John Lill is a resolutely old school pianist: immaculate tails, gentlemanly demeanour and an abhorrence of attention-grabbing gestures.

As a friend in the audience commented, “It just shows that you don’t have to throw yourself about to play well.” Quite. In Mozart’s Sonata in F (K332) he assiduously observed all the repeat marks, emphasizing the work’s scope and weight, and the plethora of first movement themes were all given their due and delineated clearly.

 Lill left the adagio plain and unadorned eschewing the sort of seductively florid decoration that, for example, Andras Schiff uses but it had an austere beauty.

However that plain-speaking unvarnished approach left the introduction to Chopin’s Ballade No. 4 under-characterized.

The ballad form implies a narrative voice and a greater willingness to use rubato can make Chopin’s hesitations resemble a bard slowly warming up before unleashing a sudden burst of keyboard vehemence – Rubinstein did this to magical effect.
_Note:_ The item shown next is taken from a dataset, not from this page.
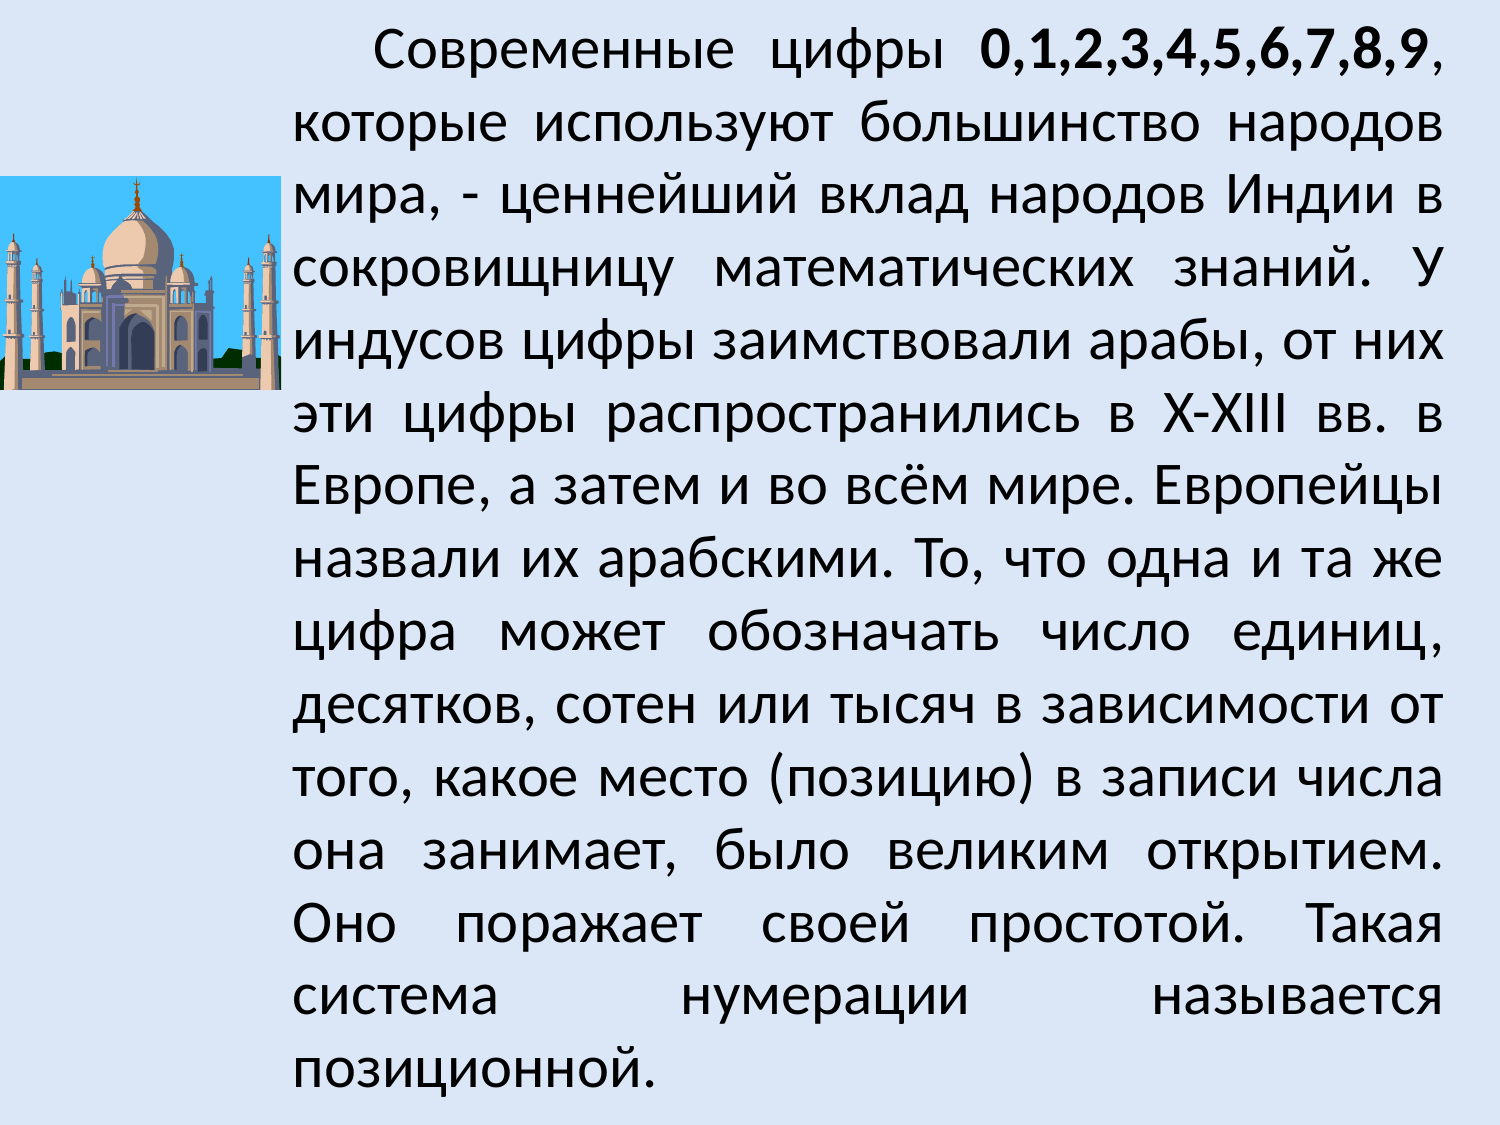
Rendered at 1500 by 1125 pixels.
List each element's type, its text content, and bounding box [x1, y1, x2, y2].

picture [0, 175, 282, 391]
list Современные цифры 0,1,2,3,4,5,6,7,8,9, которые используют большинство народов мира, - ценнейший вклад народов Индии в сокровищницу математических знаний. У индусов цифры заимствовали арабы, от них эти цифры распространились в X-XIII вв. в Европе, а затем и во всём мире. Европейцы назвали их арабскими. То, что одна и та же цифра может обозначать число единиц, десятков, сотен или тысяч в зависимости от того, какое место (позицию) в записи числа она занимает, было великим открытием. Оно поражает своей простотой. Такая система нумерации называется позиционной. [222, 0, 1461, 1125]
Once underway though Lill shaped the music effectively.

Schumann’s Fantasy in C, like his piano concerto, reveals the seams where disparate elements were stitched together, and they sound like three separate character pieces.

Lill impressively encompassed both Schumann’s introspective (the delicate final nocturne) and flamboyant musical personas – the third section’s hugely demanding keyboard runs.

 Lill was at his best in Beethoven giving a tremendous performance of the Appassionata sonata: he played with iron concentration climaxing in a thunderous finale which was a true presto not an insane gallop after a slow movement where the variations were beautifully fashioned.